Are written (γεγραπτα). Perfect passive indicative of γραφω, "have been written" by John. That ye may believe (ινα πιστευητε). Purpose with ινα and the present active subjunctive of πιστευω, "that you may keep on believing." The book has had precisely this effect of continuous and successive confirmation of faith in Jesus Christ through the ages. Jesus is the Christ, the Son of God (Ιησους εστιν ο Χριστος ο υιος του θεου).
The man named Jesus is identical with the Messiah (the Anointed One) as opposed to the Cerinthian separation of the Jesus of history and the Christ (αεον) of theology.

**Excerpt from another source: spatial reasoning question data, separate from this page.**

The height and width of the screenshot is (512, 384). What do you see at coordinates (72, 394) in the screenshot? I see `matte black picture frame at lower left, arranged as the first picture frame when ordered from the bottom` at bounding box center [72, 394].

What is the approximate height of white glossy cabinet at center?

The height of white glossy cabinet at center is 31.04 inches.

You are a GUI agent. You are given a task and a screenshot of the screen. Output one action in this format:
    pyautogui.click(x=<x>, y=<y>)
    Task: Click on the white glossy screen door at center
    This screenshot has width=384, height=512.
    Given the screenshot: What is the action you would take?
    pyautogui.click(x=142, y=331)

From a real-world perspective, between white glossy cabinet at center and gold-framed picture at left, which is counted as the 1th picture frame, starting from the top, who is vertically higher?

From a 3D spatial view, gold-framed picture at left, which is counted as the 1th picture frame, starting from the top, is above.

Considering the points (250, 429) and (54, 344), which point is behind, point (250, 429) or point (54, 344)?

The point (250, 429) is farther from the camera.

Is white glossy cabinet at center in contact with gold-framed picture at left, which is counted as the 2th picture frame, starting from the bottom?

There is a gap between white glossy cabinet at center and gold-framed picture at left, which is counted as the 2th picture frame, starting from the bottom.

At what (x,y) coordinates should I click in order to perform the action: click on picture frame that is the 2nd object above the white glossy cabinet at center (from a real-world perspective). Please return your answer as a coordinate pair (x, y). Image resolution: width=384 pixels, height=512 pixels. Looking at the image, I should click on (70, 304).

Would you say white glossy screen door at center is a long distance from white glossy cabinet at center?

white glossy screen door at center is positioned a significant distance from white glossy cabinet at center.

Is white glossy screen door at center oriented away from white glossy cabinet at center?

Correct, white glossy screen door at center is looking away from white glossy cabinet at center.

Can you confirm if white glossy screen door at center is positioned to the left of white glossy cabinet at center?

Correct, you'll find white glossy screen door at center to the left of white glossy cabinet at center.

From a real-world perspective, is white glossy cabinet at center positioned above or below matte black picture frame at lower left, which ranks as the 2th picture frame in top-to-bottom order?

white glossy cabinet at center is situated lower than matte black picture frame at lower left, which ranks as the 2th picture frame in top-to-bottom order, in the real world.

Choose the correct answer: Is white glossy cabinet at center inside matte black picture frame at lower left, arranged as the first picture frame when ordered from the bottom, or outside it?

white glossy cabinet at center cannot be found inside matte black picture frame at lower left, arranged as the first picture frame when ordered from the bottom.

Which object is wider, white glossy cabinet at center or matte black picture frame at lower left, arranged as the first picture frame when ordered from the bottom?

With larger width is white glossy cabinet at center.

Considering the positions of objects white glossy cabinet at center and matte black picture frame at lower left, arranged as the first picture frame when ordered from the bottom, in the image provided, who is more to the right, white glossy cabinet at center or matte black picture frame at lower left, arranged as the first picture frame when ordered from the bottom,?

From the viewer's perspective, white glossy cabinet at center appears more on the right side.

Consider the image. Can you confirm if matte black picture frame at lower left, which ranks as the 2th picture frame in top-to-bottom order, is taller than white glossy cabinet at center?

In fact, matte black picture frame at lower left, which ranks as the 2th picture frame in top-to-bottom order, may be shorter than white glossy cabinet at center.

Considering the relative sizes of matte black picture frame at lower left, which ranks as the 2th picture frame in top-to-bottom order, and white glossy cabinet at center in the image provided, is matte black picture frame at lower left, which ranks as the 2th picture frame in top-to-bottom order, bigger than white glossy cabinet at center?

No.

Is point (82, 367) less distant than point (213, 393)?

And the Docetic notion of a phantom body for Jesus with no actual human body is also false. Jesus is the Son of God with all that this high term implies, the Logos of Joh 1:1-18 (the Prologue).
"Very God of very God," Incarnate Revealer of God. But there is a further purpose. And that believing ye may have life in his name (κα ινα πιστευοντες ζωην εχητε εν τω ονοματ αυτου). Note present participle πιστευοντες (continuing to believe) and the present active subjunctive εχητε (keep on having). "Life" (ζωην) is eternal life so often mentioned in this Gospel, life to be found only in the name (and power) of Jesus Christ the Son of God.
This verse constitutes a fitting close for this wonderful book and John may at first have intended to stop here. But before he published the work he added the Epilogue (Chapter XXI) which is written in the same style and gives a beautiful picture of the Risen Christ with a side-light on John and Peter (restored to fellowship).